You are using b as your error flag.
In the "everything is good block", try setting b=0;
Additionally, if you do that, you can get rid of the b++; lines, and simply initialize b=1;
You should only be doing b++ if you need to report how many times the user messed up, which I am presuming you don't need?
There are a couple of problems here.
The first is that the return value of scanf() isn't being checked. If input is available then scanf returns the number of variables that were assigned, which can be 0 or 1 in this case (because you're only attempting to assign one variable). If the user enters a non-numeric character then the loop will execute repeatedly without ever waiting for more user input because there's input available but it'll never match your "%d" conversion. If you want to use scanf() then you'll have to check the return value. If the return value is zero then a non-numeric value was entered, which means that you'll have to clear that value out of the input buffer by reading until the end of the line. If the return value is equal to EOF then either an I/O error occurred or you reached the end of the stream. If the return value is 1 then you know that the value was numeric, which brings me to the next problem.

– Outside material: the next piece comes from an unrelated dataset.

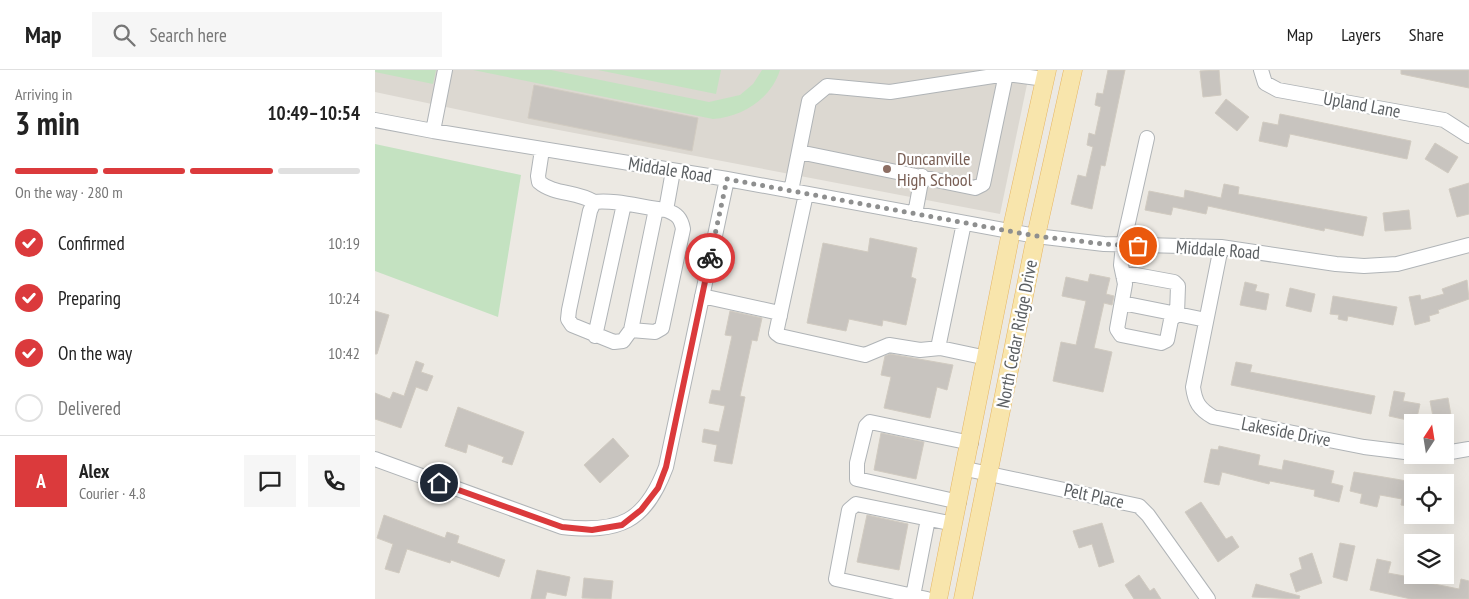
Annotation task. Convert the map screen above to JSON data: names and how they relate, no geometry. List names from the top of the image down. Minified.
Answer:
{"streets":{"main road":["North Cedar Ridge Drive"],"street":["Upland Lane","Middale Road","Lakeside Drive","Pelt Place"]},"crossings":[["Middale Road","North Cedar Ridge Drive"],["Middale Road","Lakeside Drive"],["North Cedar Ridge Drive","Pelt Place"]],"places":["Duncanville High School"],"north":"top","page":{"header":"Map","search":"Search here","nav":["Map","Layers","Share"],"heading":["3 min","Arriving in","10:49–10:54"],"panel":["Alex","Courier · 4.8"],"bar":"On the way · 280 m","list":[["Confirmed","10:19"],["Preparing","10:24"],["On the way","10:42"],"Delivered"],"round":"A"}}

The routine, isdigit(), takes an integer argument, but it expects that integer value to represent a character. Since you're using scanf() to convert the input to an integer, the value stored in a no longer represents a character; it represents an actual number. Because of this, the call to isdigit() will only return a true value if the user enters a number that corresponds to a digit character. In my locale, that means that the validation will only succeed if the user enters a number between 48 and 57, inclusive. If you're using scanf() then the isdigit() check is not necessary because scanf() will return a value of 1 only if the user entered a numeric value.

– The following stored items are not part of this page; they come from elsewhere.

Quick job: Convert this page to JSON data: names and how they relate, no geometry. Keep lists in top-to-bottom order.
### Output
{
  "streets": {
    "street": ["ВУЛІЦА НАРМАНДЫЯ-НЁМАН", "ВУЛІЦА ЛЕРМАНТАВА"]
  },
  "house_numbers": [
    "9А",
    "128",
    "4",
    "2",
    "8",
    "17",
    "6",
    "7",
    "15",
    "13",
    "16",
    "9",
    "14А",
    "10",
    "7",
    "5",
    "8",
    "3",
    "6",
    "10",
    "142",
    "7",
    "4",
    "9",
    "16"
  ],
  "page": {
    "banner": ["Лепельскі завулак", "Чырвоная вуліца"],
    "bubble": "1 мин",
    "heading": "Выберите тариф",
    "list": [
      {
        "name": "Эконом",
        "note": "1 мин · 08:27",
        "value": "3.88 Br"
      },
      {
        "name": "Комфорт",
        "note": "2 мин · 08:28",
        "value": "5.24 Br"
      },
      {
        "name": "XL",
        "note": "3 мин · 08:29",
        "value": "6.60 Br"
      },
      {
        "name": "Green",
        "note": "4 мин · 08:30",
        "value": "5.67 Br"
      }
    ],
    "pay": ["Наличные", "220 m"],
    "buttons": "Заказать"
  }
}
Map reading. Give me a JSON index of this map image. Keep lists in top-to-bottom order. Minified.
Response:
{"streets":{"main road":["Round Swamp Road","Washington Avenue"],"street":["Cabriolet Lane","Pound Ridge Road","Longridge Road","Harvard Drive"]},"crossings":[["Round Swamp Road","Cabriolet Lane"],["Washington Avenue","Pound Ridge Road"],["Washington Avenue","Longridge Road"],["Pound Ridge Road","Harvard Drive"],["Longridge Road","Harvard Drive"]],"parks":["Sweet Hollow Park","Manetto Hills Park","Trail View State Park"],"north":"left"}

To be honest, however, I wouldn't use scanf() to read in user input if I could avoid it precisely because of the need to flush the input buffer if the user enters something wrong. I'm not entirely sure what your requirements are, but I'll assume that you're supposed to read a positive integer from the command line and that the number of digits doesn't matter.

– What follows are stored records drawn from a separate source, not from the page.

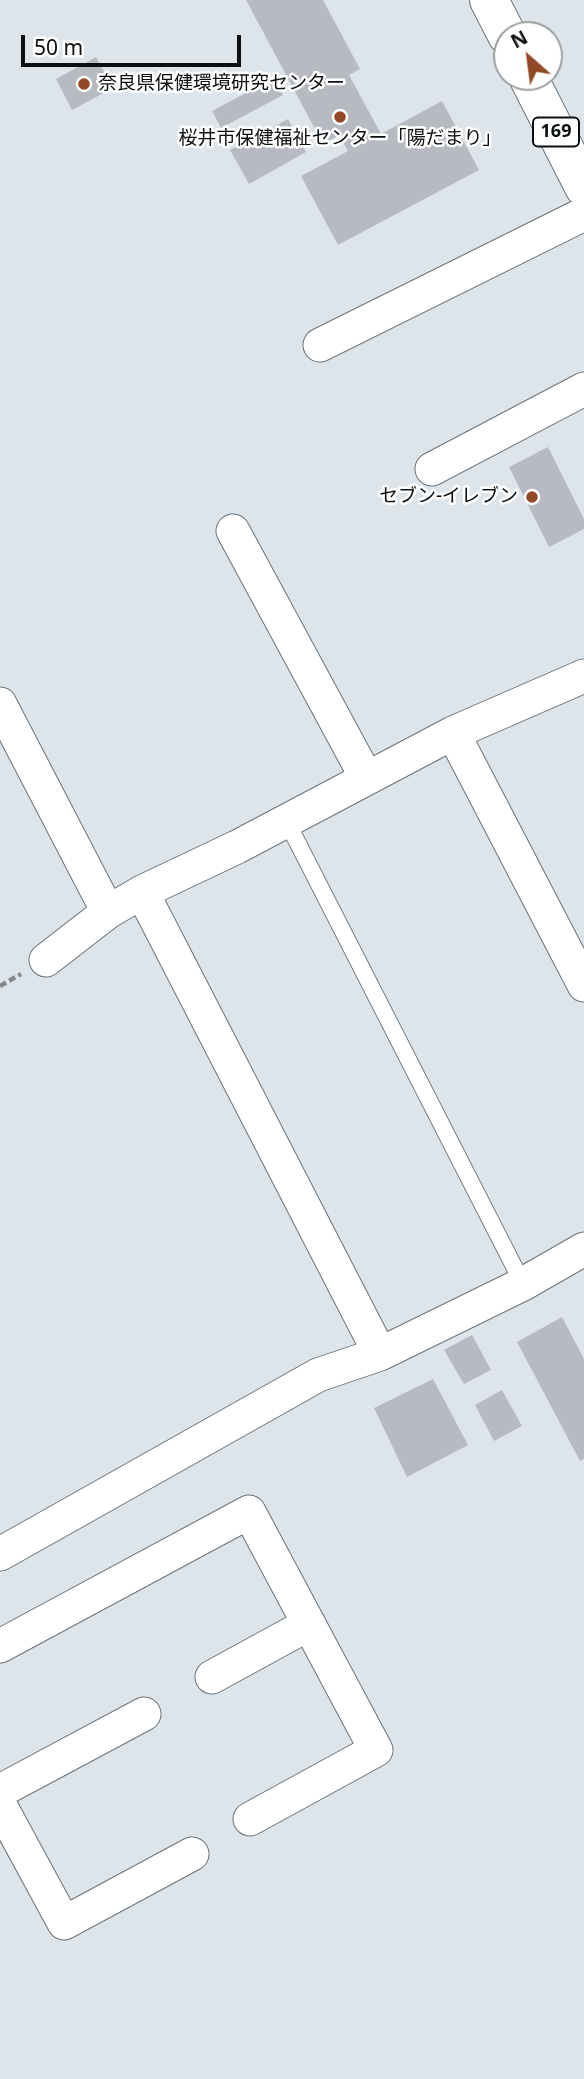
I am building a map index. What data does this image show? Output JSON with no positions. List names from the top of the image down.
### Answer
{
  "streets": {
    "highway": ["169"]
  },
  "places": ["奈良県保健環境研究センター", "桜井市保健福祉センター「陽だまり」", "セブン-イレブン"],
  "scale_bar": "50 m",
  "north": "top left"
}
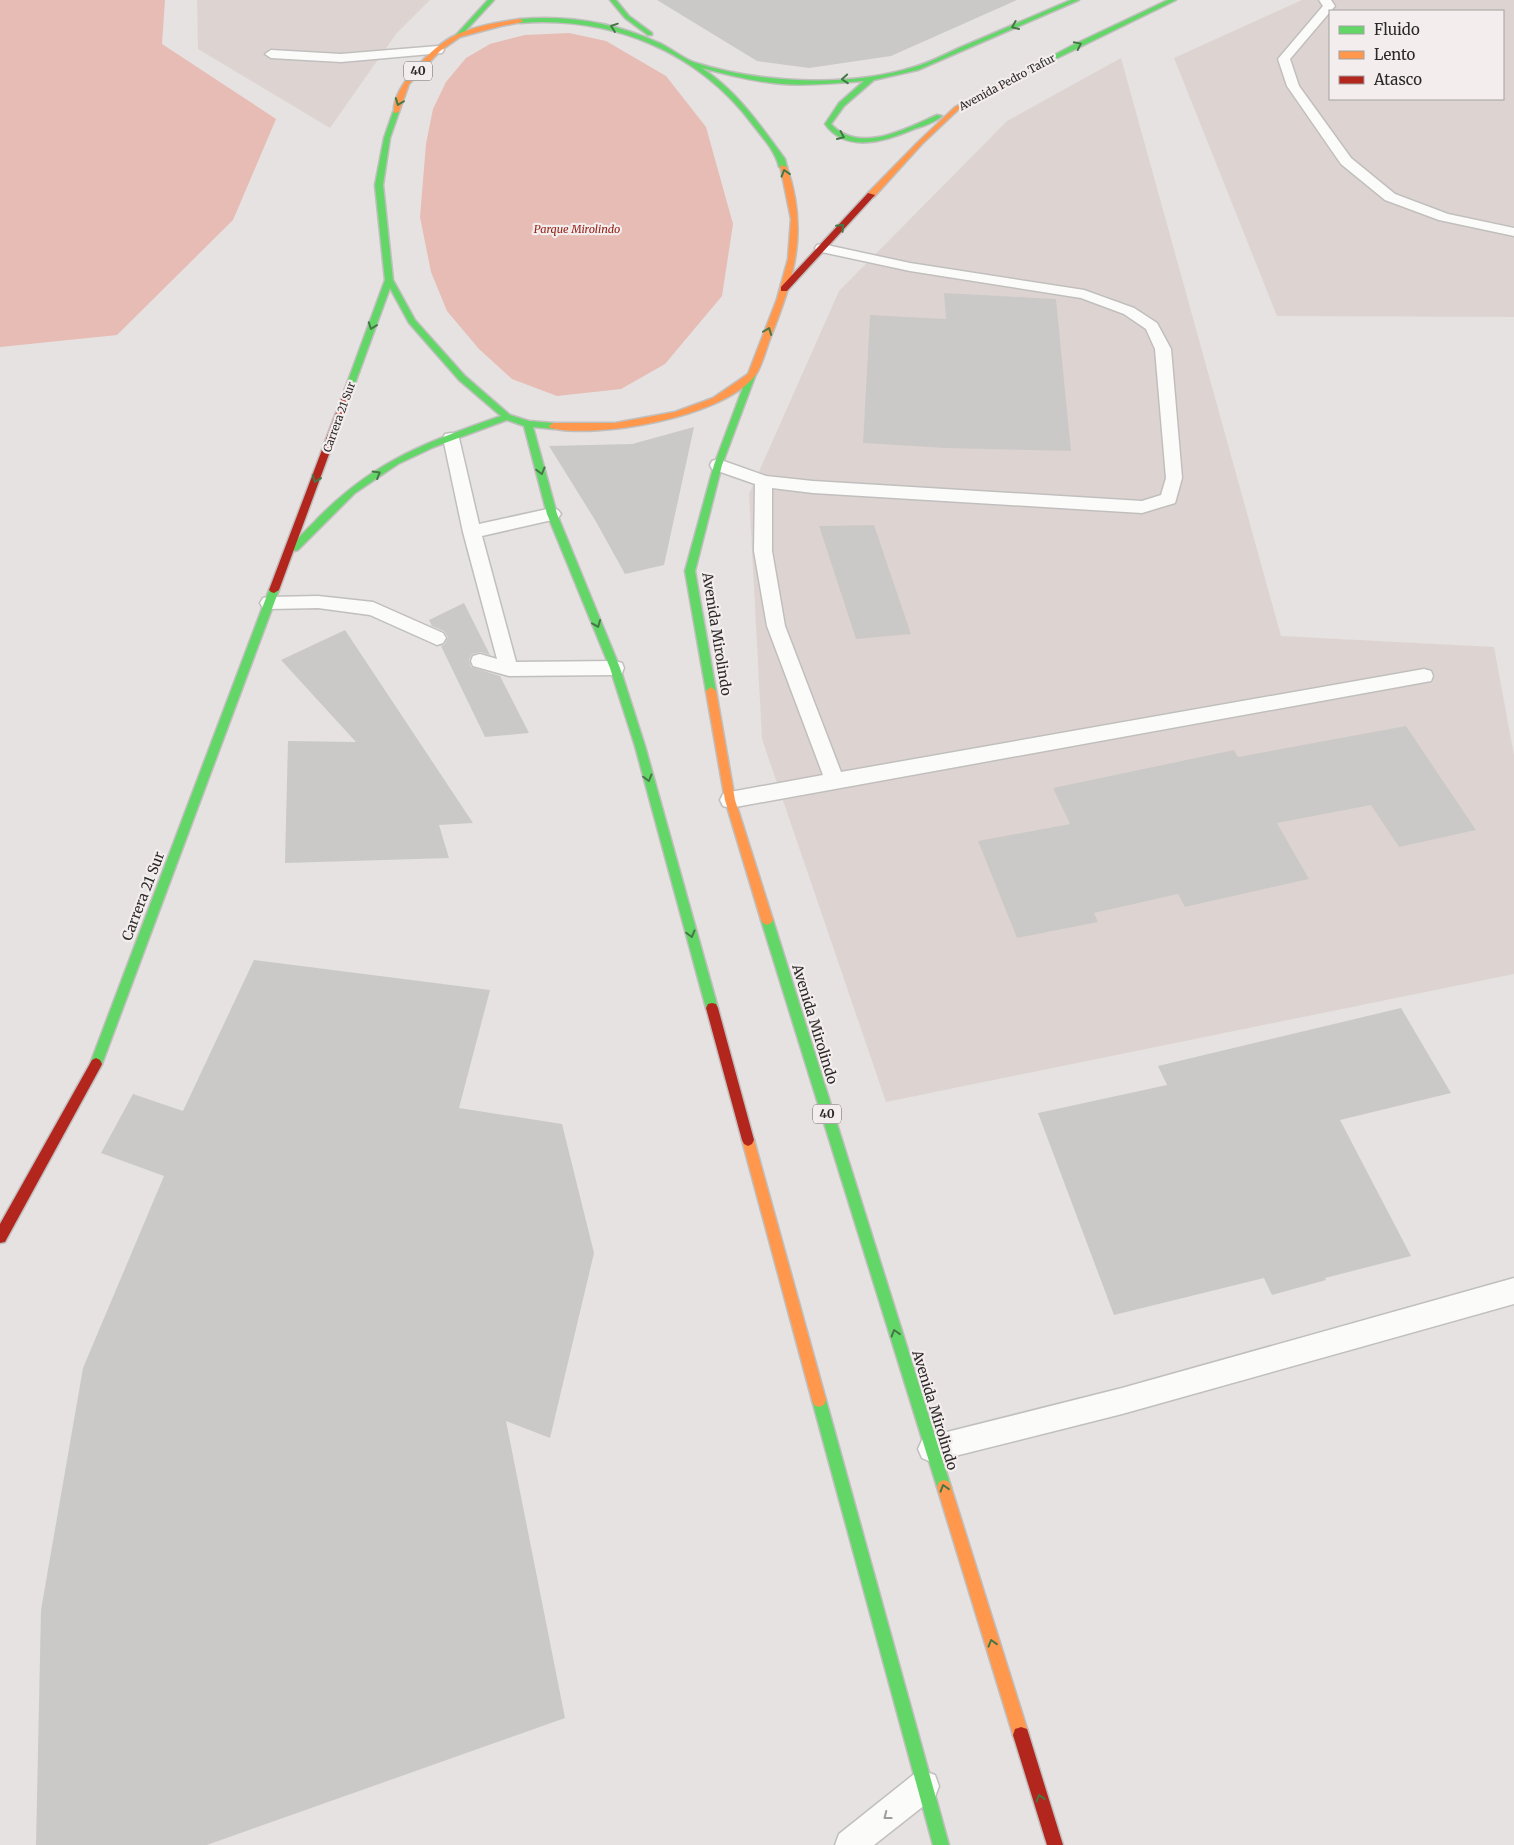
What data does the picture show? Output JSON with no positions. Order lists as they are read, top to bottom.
{
  "streets": {
    "main road": [
      "40",
      "Avenida Pedro Tafur",
      "Carrera 21 Sur",
      "Avenida Mirolindo"
    ]
  },
  "crossings": [
    ["40", "Avenida Pedro Tafur"],
    ["40", "Carrera 21 Sur"],
    ["40", "Avenida Mirolindo"]
  ],
  "parks": ["Parque Mirolindo"],
  "legend": ["Fluido", "Lento", "Atasco"]
}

In this case, you'll probably want to use fgets() to read the user input then use strtol() to convert the value to a signed long integer and perform the validation at the same time:
#include <stdio.h>
#include <stdlib.h>
#include <inttypes.h>
#include <errno.h>
#include <ctype.h>
#include <string.h>
int main () {
long result;
long len;
int is_valid = 0;
char buf[128];
char *arg;
char *end;
while (!is_valid) {
/* Prompt the user for the integer. */
printf("Enter a non-negative integer: ");
if (fgets(buf, sizeof(buf), stdin) == NULL) {
printf("Giving up so soon?\n");
break;
}
/* Verify that the input doesn't exceed our buffer length. */
len = strlen(buf);
if (buf[len] != '\n') {
printf("Input buffer length exceeded - aborting.\n");
exit(1);
}
/* Skip any leading whitespace. */
for (arg = buf; isspace(*arg); arg++);
/* Attempt to convert the argument. */
errno = 0;
result = strtol(arg, &end, 10);
if (errno == EINVAL) {
printf("Please enter a numeric value.\n");
continue;
}
if (errno == ERANGE) {
printf("Numeric value out of range.\n");
continue;
}
/* Check for non-whitespace characters after the end of the integer. */
for (; isspace(*end); end++);
if (*end != '\0') {
printf("Please enter a numeric value.\n");
continue;
}
/* Verify that the number is non-negative. */
if (result < 0) {
printf("Please enter a positive value.\n");
continue;
}
/* The number is valid. */
printf("Excellent!\n");
is_valid = 1;
}
return 0;
}
This isn't perfect; aborting if the input buffer length is exceeded isn't exactly user-friendly. It should take care of the validation problem, however.